■ **DOCUMENT TEXT**
----

The challenge in describing all the different forms of hemochromatosis is that a lot of people - laypersons, researchers, medical professionals - may not clearly distinguish between the genetic description or the clinical description.
Genetic description: JH and HH are two different genetic forms of iron overload. JH is caused predominantly by mutations in the hemojuvelin gene on chromosome 1, and less frequently by mutations in the hepcidin gene on chromosome 19. JH is autosomal recessive - requiring 2 copies of the mutated gene to be passed down (one from each parent). JH has been reported all over the world (Western and Eastern Europe, Asia, Australia, USA, Canada). Unlike HFE-HH, JH does not have a N. European /Celtic association. There may be a higher frequency of JH in Italian, Greek , and French Canadian populations, but it is too early to confirm that. JH genetic testing is being offered in Vancouver (BC Womens and Children's hospital). For a very thorough review on JH, look at http://www.geneclinics.org and type in the disease name under "reviews".
Clinical description - because a younger person in the family has an earlier presentation of the HFE form of hemochromatosis , some people mistakingly call it "JH" because the person is young. This is incorrect. The term JH should only be used to describe the genetic disease called JH. This younger person with HFE-hemochromatosis may have been identified at a younger age because of increased awareness in the family (ascertainment bias).
Exceptions to all this: some of you point out that carriers of HFE-HH (inheriting only 1 mutation out of 2) manifest the disease and this shouldn't happen if carriers are supposed to be healthy. There are two likely explanations for this: 1) the person is really not just a carrier of the one HFE mutation. They have a second mutation, so the two together is resulting in their condition. The 2nd mutation could be in HFE(one that we typically don't screen for), or could be in a different gene such as hemojuvelin or hepcidin, or could be a gene that we have yet to discover. There are a few reports in the literature where patients have been found to have one mutation in HFE and one mutation in hepcidin or hemojuvelin. This is called digenic (two genes) inheritance. It is considered very rare but does exist. The second explanation (and the more likely of the two) for why a so-called HFE carrier would manifest symptoms is environmental reasons: lifestyle (ie. diet,alcohol intake,weight) or many other compounding diseases, can in some cases tip a person's genetic status "over the edge" to result in symptoms.

----

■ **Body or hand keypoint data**

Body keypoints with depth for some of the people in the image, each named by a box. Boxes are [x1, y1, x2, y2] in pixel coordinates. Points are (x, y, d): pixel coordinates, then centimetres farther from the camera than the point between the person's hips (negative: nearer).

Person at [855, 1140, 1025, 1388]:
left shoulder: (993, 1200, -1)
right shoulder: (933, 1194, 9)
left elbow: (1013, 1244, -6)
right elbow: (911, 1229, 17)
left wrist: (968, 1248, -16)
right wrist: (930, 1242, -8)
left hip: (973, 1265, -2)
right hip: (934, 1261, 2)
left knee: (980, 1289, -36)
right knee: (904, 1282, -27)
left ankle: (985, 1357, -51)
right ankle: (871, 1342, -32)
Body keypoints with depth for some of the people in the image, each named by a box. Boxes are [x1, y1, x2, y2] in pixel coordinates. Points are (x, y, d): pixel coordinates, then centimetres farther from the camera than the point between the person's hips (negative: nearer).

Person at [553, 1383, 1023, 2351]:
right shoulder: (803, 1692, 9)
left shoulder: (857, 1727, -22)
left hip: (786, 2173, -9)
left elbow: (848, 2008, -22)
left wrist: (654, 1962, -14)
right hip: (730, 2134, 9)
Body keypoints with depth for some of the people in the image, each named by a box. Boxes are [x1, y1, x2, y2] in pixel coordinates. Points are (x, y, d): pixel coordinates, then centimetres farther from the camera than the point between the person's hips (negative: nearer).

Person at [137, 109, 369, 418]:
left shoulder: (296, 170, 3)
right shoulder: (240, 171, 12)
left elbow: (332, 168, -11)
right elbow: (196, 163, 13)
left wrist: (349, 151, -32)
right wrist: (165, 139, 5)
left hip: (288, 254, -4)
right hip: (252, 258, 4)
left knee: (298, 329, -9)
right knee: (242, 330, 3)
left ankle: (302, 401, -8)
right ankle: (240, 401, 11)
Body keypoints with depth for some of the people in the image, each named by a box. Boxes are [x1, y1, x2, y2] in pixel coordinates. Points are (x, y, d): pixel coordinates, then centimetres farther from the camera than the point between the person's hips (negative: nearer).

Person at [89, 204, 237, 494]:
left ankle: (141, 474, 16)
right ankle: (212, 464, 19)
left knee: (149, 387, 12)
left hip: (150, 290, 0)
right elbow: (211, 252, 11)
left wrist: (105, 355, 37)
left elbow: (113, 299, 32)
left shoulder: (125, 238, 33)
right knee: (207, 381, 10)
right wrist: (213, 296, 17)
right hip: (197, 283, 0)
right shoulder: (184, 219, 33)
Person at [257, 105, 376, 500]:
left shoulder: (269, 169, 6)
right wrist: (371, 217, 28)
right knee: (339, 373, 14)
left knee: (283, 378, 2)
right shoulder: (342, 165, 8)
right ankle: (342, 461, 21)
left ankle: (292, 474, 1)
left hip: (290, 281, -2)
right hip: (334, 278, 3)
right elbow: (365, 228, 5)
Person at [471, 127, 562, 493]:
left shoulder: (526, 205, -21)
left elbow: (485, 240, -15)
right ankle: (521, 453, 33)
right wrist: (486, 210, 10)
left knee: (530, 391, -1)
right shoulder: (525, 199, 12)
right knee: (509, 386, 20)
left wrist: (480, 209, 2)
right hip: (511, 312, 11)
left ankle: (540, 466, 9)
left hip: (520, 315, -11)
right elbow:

----

■ **PROBLEM SET**
A: Answer these questions from the hemochromatosis text:
(i) On which chromosome is the hemojuvelin gene?
(ii) Where is JH genetic testing offered?
(iii) What is having one mutation in HFE and one in hepcidin or hemojuvelin called?
B: Rewrite part of the hemochromatosis text with "laypersons" replaced by "patients". Begin at the words "The challenge in" and stop after "the clinical description.".
C: Say whether each statement agrees with the hemochromatosis text. Answer yes or no and quote the words that decide it.
(i) JH has a Northern European/Celtic association.
(ii) JH is autosomal recessive.
(iii) Digenic inheritance is considered common.

■ **SOLUTION SET**
A:
(i) Chromosome 1
(ii) Vancouver (BC Womens and Children's hospital)
(iii) Digenic (two genes) inheritance

B:
The challenge in describing all the different forms of hemochromatosis is that a lot of people - patients, researchers, medical professionals - may not clearly distinguish between the genetic description or the clinical description.

C:
(i) No: "Unlike HFE-HH, JH does not have a N. European /Celtic association."
(ii) Yes: "JH is autosomal recessive"
(iii) No: "It is considered very rare but does exist."